Friday actually started out with as a plan to meet a friend up in the city at the closest major station to me, which wouldn’t require me to go all the way to the centre. Then, Virgin Media alerted me of possible broadband disruptions. Then, my colleague Phyllis was going to bake muffins. And I just happened to need 2 simultaneous witnesses to help sign some documents so 3 of my London-based colleagues would fit the bill. So the office gods were putting the pressure that day and that’s how I ended up in the office.
I had a lot of fun! I wasn’t very productive, but it was really good seeing everyone… chatting over muffins, doing team lunch, running design huddles around a screen, jumping into a room with a big whiteboard… stuff you typically don’t do at home. I did one zoom call, that was about it. And some slides. It was a good call for an important piece of work I’m leading. But it didn’t need me in the office for that.
I could see myself doing the odd one-day-a-month thing. I’d probably want to maximise my office time for group-related stuff. I wouldn’t do office for office sake.
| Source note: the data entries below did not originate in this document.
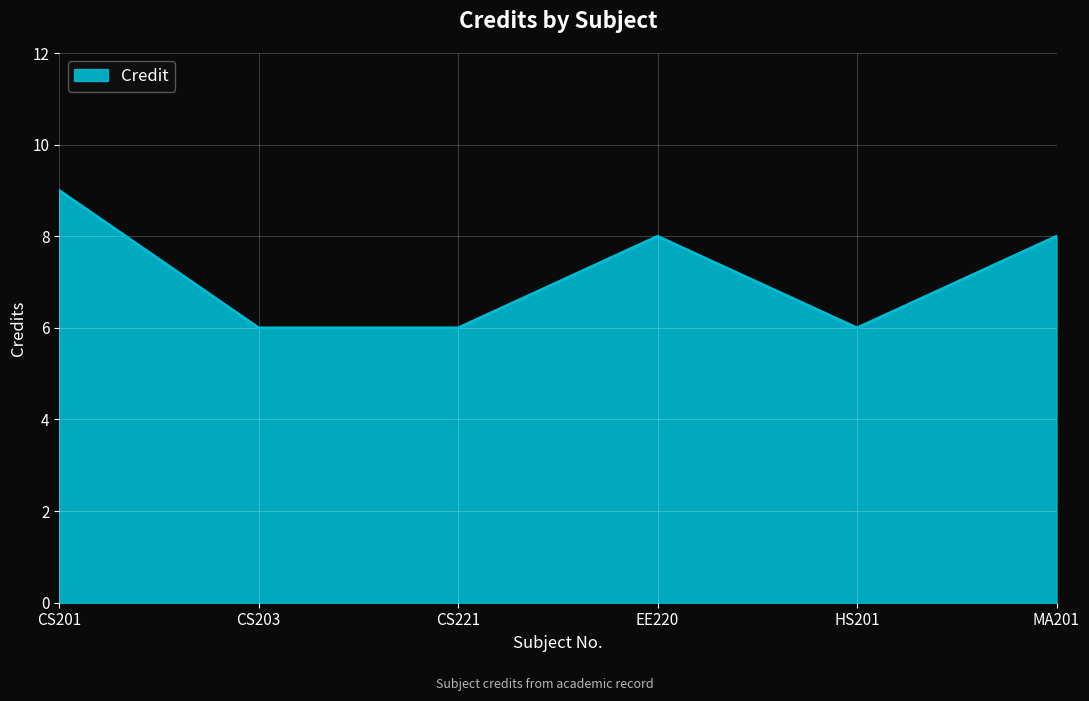

The chart shows a value of 9 at CS201. True or false?

True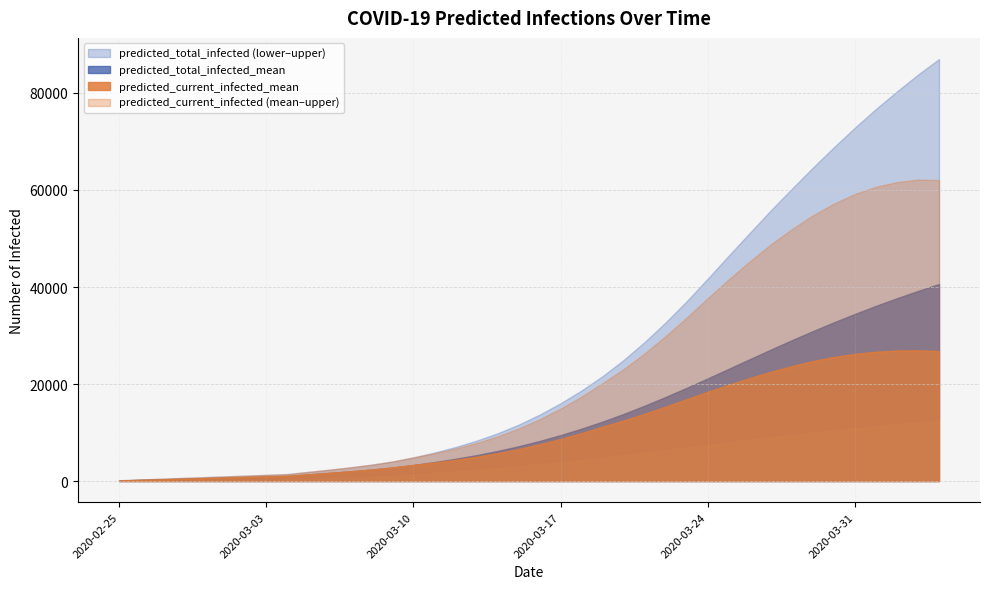

Which series has the largest range (max minus min)?

predicted_total_infected_upper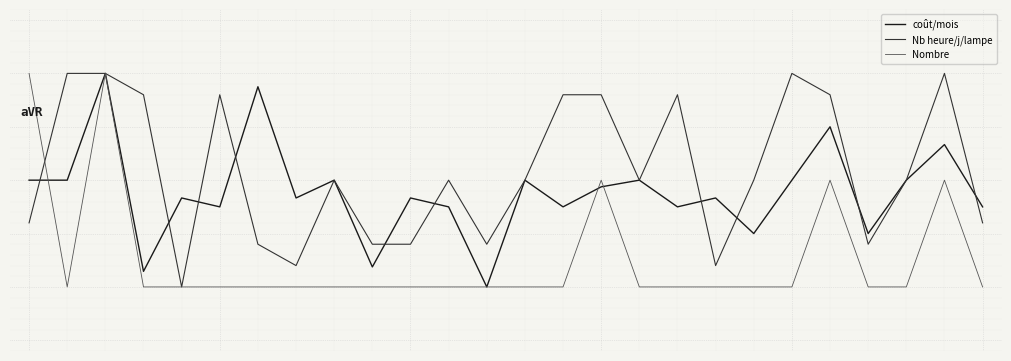

Is this an area chart (filled region under the line)?

No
This is all the typical stuff you see everywhere, I’m just really late to the game.
I like the flexibility. I like the productivity. I also like meeting people. I like having options. It makes a lot of sense, and only nonsense if you’ve been trapped in a bubble the whole time and woken up from a time machine after years of cryogenic sleep.
This made me think a bit about climate change. The reason why we’re having so much trouble with that is that we don’t really feel climate change like you do COVID infections. And it’s likely that many of us in privileged positions won’t feel obligated or motivated to change for the climate at a visceral level. It simply doesn’t affect us at that level.
It affects our conscience and morals, sure. But that’s not the same as experiencing death from climate change which few of us suffer from. So, I wonder if the only way is start with what we do struggle with (moral, conscience) and gradually force ourselves to suffer by changing and letting go parts of our “old” lives….. getting rid of the car, replacing the boiler, paying more money to install solar panels, installing water and heating limiting devices, travelling less…
Maybe the problem is that we’ve been framing change as a motivation-oriented thing (e.g. obligation to do our bit). Maybe, somewhat counter-intuitively, we need to frame it as a phased mourning which doesn’t kill us but lets us pragmatically accept that we have no way but to let go of the past, and one step at a time, adjust over to a different way of living…. and in that process, find ways of dealing with those negative emotions over time.
A forced mourning that lines up with the time cadence of the planet’s change rate, which works to a different beat to our daily cycles. A forcing of lost hope so that we can let go of whatever things we’ve been clinging on to, hoping for an easy way to transition out.
I think we severely lack coping mechanisms. Everyone is hoping for a nice, smooth transition to a future, more sustainable life. All of us are scared to let go. I’m scared to let go.
Maybe this is what’s missing – a space for dialogue about coping, mourning together, accepting that the loss is real even if we don’t feel the climate effects, and somehow cobbling together a new life bit by bit… accepting that not everything has been worked out yet, but pressing on anyway.
Maybe we can start by finding ourselves… the mourners. The copers. The ones at neither ends of extremes.